Records for this exercise START
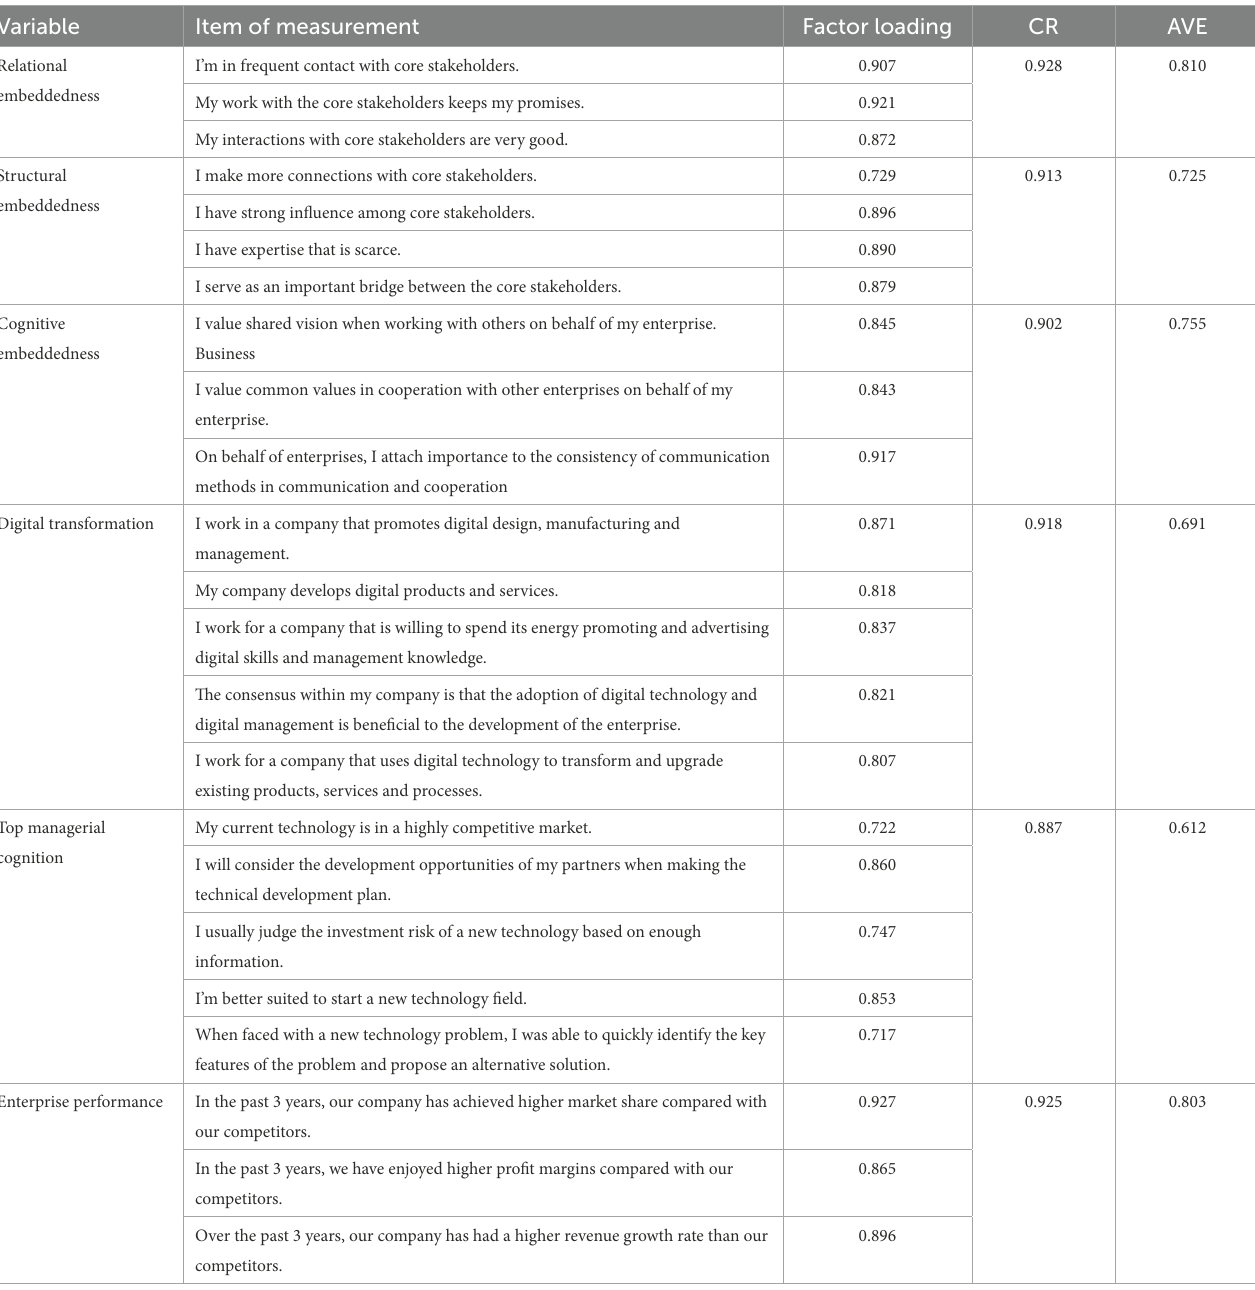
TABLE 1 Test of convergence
Records for this exercise END
Records for this exercise START
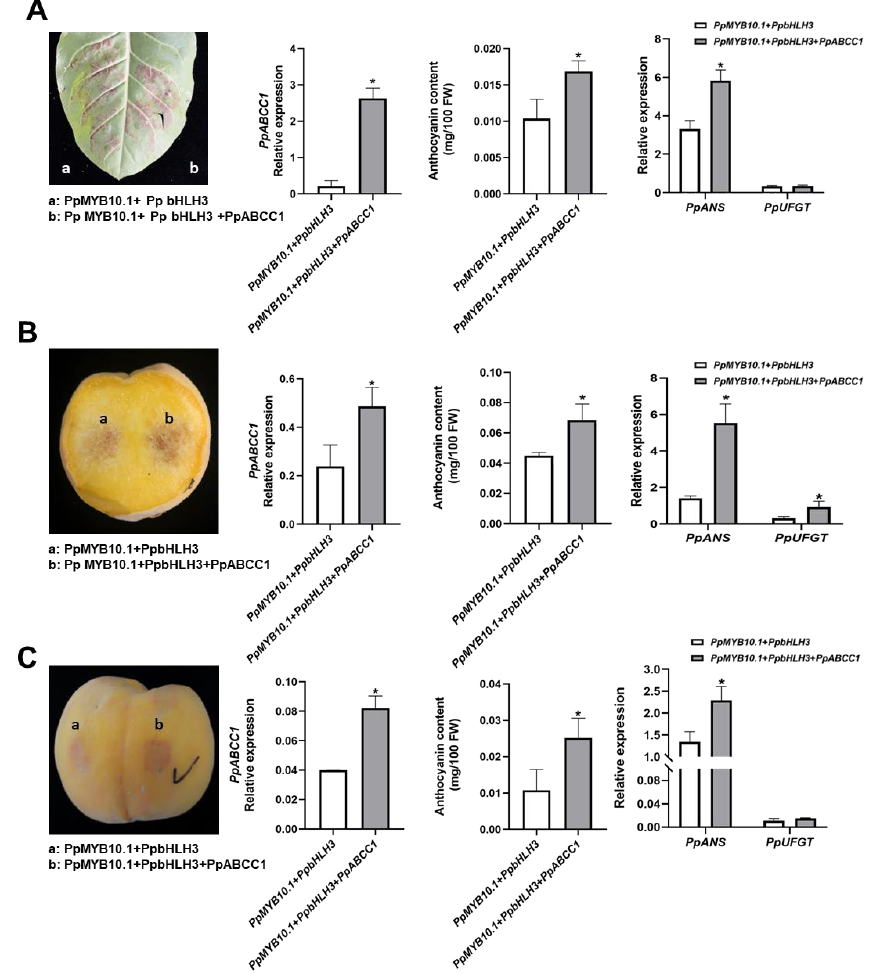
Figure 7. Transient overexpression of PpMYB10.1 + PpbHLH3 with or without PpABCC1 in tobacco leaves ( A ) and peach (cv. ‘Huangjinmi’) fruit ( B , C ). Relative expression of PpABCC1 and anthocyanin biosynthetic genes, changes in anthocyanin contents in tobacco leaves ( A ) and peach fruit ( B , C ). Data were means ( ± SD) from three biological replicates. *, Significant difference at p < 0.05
Records for this exercise END
Records for this exercise START
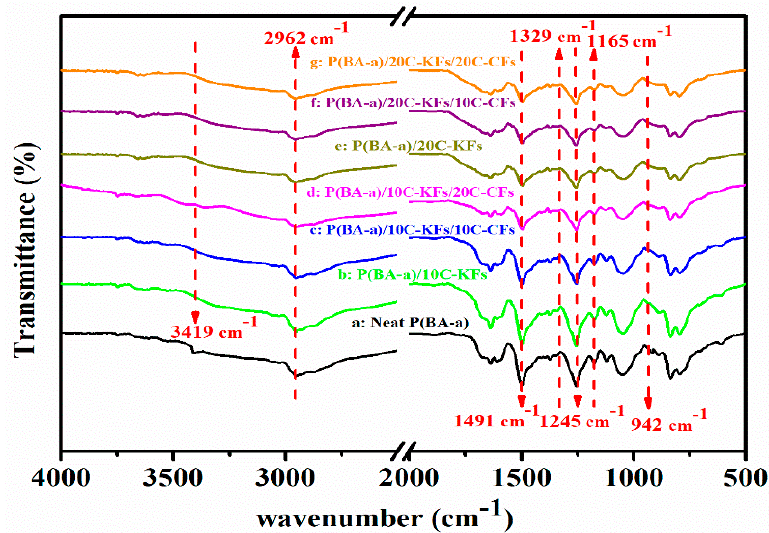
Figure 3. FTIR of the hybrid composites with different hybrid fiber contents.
Records for this exercise END
Copy each line in the listing where "contents" appears.

=== Expected answer ===
Figure 7. Transient overexpression of PpMYB10.1 + PpbHLH3 with or without PpABCC1 in tobacco leaves ( A ) and peach (cv. ‘Huangjinmi’) fruit ( B , C ). Relative expression of PpABCC1 and anthocyanin biosynthetic genes, changes in anthocyanin contents in tobacco leaves ( A ) and peach fruit ( B , C ). Data were means ( ± SD) from three biological replicates. *, Significant difference at p < 0.05
Figure 3. FTIR of the hybrid composites with different hybrid fiber contents.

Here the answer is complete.